[[ Record set open ]]

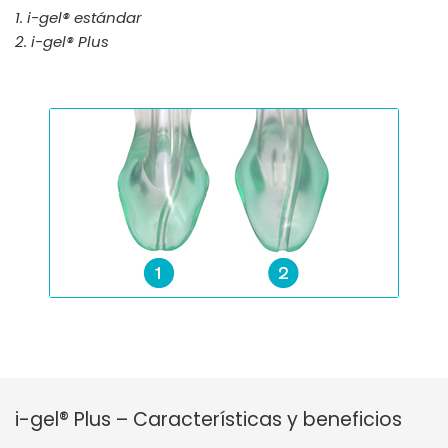
1. i-gel® estándar
2. i-gel® Plus
i-gel® Plus – Características y beneficios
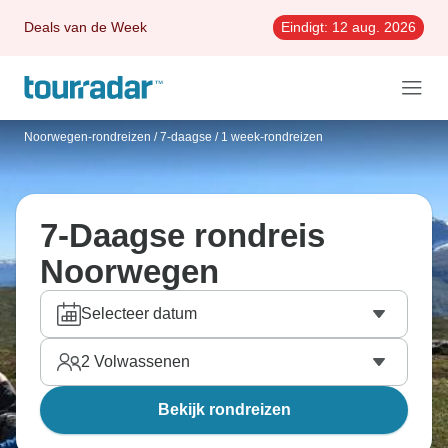
Deals van de Week
Eindigt:
12 aug. 2026
Noorwegen-rondreizen
/
7-daagse / 1 week-rondreizen
7-Daagse rondreis
Noorwegen
Selecteer datum
2
Volwassenen
Bekijk rondreizen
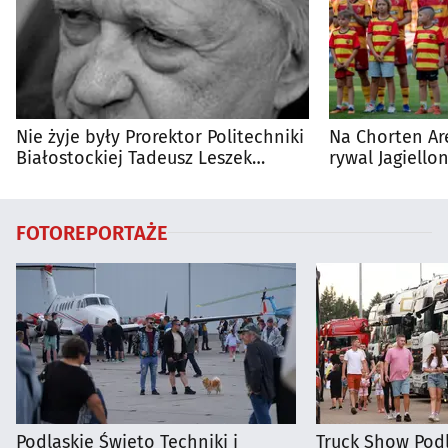
Nie żyje były Prorektor Politechniki
Na Chorten Ar
Białostockiej Tadeusz Leszek
rywal Jagiellon
Wierzbicki
FOTOREPORTAŻE
Podlaskie Święto Techniki i
Truck Show Podl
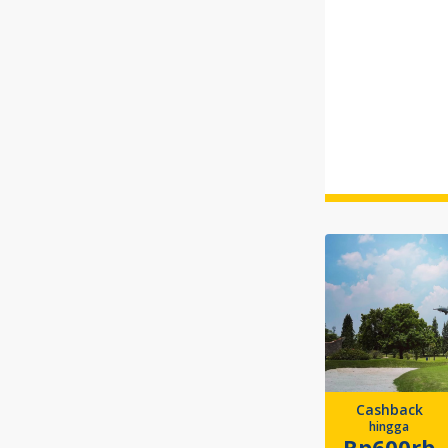
Cashback
hingga
Rp600rb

[[ Record set closed ]]

## Try it
Write out the text read from each page in the listing above, putting "Kinderen" in place of "Volwassenen" and keeping everything else the same. Leave the pictures out.

## Exercise solution
1. i-gel® estándar
2. i-gel® Plus
i-gel® Plus – Características y beneficios
Deals van de Week
Eindigt:
12 aug. 2026
Noorwegen-rondreizen
/
7-daagse / 1 week-rondreizen
7-Daagse rondreis
Noorwegen
Selecteer datum
2
Kinderen
Bekijk rondreizen
Nie żyje były Prorektor Politechniki
Na Chorten Ar
Białostockiej Tadeusz Leszek
rywal Jagiellon
Wierzbicki
FOTOREPORTAŻE
Podlaskie Święto Techniki i
Truck Show Podl
Cashback
hingga
Rp600rb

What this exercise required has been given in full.